▸ **What you will do**:
Take from the entries below the stretch from the line with "Each object is" through the line with "the metal lattice structure at [2,100], 75.92", and return it exactly, leaving the pictures out.

▸ **Dataset records**:

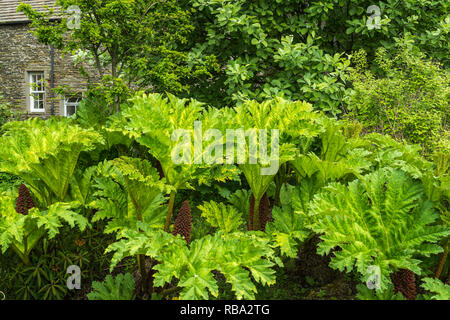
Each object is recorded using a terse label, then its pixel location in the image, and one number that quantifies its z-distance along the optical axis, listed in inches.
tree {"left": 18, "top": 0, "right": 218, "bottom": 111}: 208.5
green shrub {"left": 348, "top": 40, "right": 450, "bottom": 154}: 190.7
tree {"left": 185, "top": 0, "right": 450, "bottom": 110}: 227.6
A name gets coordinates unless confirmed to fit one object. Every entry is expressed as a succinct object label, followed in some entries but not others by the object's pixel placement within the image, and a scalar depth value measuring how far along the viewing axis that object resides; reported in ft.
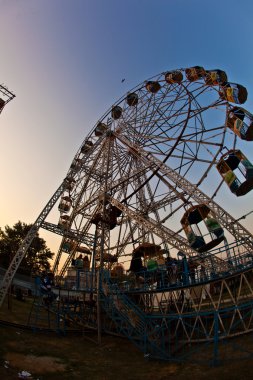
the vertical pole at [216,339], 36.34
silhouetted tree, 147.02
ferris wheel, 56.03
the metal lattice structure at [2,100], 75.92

...

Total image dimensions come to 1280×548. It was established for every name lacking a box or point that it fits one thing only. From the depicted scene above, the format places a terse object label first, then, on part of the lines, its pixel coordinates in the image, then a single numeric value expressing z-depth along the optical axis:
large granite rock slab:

▸ **Task result**:
Each object is recorded using a terse label, then its pixel location in the image, and one number that quantifies its z-distance along the optical axis, listed in inches.
tree {"left": 18, "top": 0, "right": 218, "bottom": 111}: 208.5
green shrub {"left": 348, "top": 40, "right": 450, "bottom": 154}: 190.7
tree {"left": 185, "top": 0, "right": 450, "bottom": 110}: 227.6
A name gets coordinates unless confirmed to fit one object. Every entry is expressed as a succinct object label, followed in some entries but not others by the object's pixel placement within the image, and a scalar depth value measuring how far along the viewing axis that object resides; reported in ft.
the vertical pole at [216,339], 36.34
silhouetted tree, 147.02
ferris wheel, 56.03
the metal lattice structure at [2,100], 75.92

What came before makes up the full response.